The Chinese operator of a cruise line sailing to disputed South China Sea islands is revamping its operations to shorten the voyage, Xinhua reported this week. The change gave Chinese state media a reason to reflect on the successes of the cruise program. According to Xinhua, since the cruise route opened in began in April 2013, Hainan Strait Shipping Co. has carried over 3,000 tourists from Hainan Islands to the Paracels in the South China Sea.
The route is serviced by a single ship, the “Coconut Princess,” which makes monthly or bimonthly trips carrying around 200 tourists each time. Originally, the voyages began in Haikou, the provincial capital of Hainan Province, and took about 20 hours to reach the Paracels. Starting on Tuesday, though, Hainan Strait Shipping has moved its departure point to Sanya, on the southern coast of Hainan. Now the journey to the Paracels takes only 12 hours.

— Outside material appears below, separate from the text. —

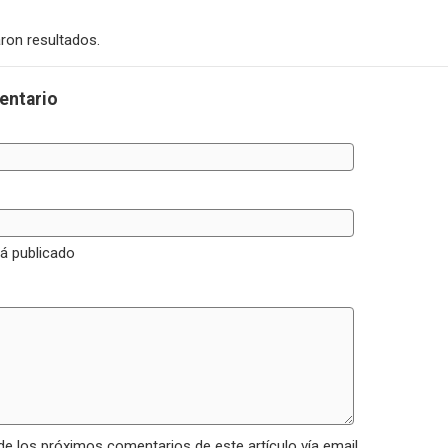
ron resultados.
entario
rá publicado
de los próximos comentarios de este artículo vía email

Cruise passengers visit the islands of Yinyu (also known as Observation Bank), Quanfu and Yagong, all of which are located in the Crescent Group of the Paracels. An executive from Hainan Strait Shipping told Xinhua that the tourists “can play beach volleyball, dive, fish and take wedding photos” after reaching the Paracels. The entire cruise lasts four days and three nights.
While the media coverage of the cruise focuses on the tourism aspect, there’s undeniably a political layer as well. By running regular cruises to the Paracels, China helps solidify its claims to absolute administrative control over the region. Cruise ships feed and house their tourists, allowing China to bring in large groups without the massive infrastructure build-up that would be required to house them on land. Further, the presence of cruise ships provides a novel wrinkle to China’s inclination to use non-military vessels to patrol disputed regions. Beijing generally prefers to use Coast Guard vessels or even nominally civilian fishing boats to stake its claims; a cruise ship, unarmed and full of civilians, is even less likely to become the target of an aggressive intercept from other claimants.
When the cruises began last year, Vietnam objected stongly. Thanh Nien News, a state-affiliated paper called the cruises “the latest in a series of unilaterally provocative actions in the area.” Official protests from Hanoi were ignored by Beijing. China, which does not recognize Vietnam’s claims to the Paracels, insists that its tourism activities in the region are of no concern to any other country.
As a sign that China is aware of the political ramifications of the cruises, however, when the voyages first began passengers were required to be mainland Chinese citizens. Foreign passport holders, and even Chinese citizens from Hong Kong and Macao, were turned away without explanation, the International Herald Tribune’s Rendezvous blog reported. In addition, on the first trip, around 200 of the passengers were government officials rather than actual tourists, IHT noted.
Xinhua’s report on the new cruises also suggested that the availability of official tourist programs in the region would help discourage “unauthorized, and potentially disastrous, tours” to the region. In the absence of official options, a handful of fervent nationalists from China have attempted to find their own way to disputed territories, often endangering their own lives in the process (this year’s failed attempt by a Chinese chef to fly a hot air balloon to the Senkaku/Diaoyu Islands provided a particularly memorable example). Xinhua implies that the cruises could cut down on such activities in the Paracels by providing an official (and regulated) alternative.
China isn’t the only country that sees the potential to use tourism as a means of legitimizing control of disputed regions. The Philippines is also interested in remaking its holdings in disputed areas of the South China Sea into tourist destinations. General Gregorio Pio Catapang, the chief of staff of the Armed Forces of the Philippines, told reporters that he would like to create a cruise service visiting the disputed Spratly Islands. Catapang cited China’s own cruise service as a precedent for a similar action by the Philippines. Tourism is joining fishing and oil drilling as an economic way of exerting control in disputed regions — and bringing economic benefits to the host country.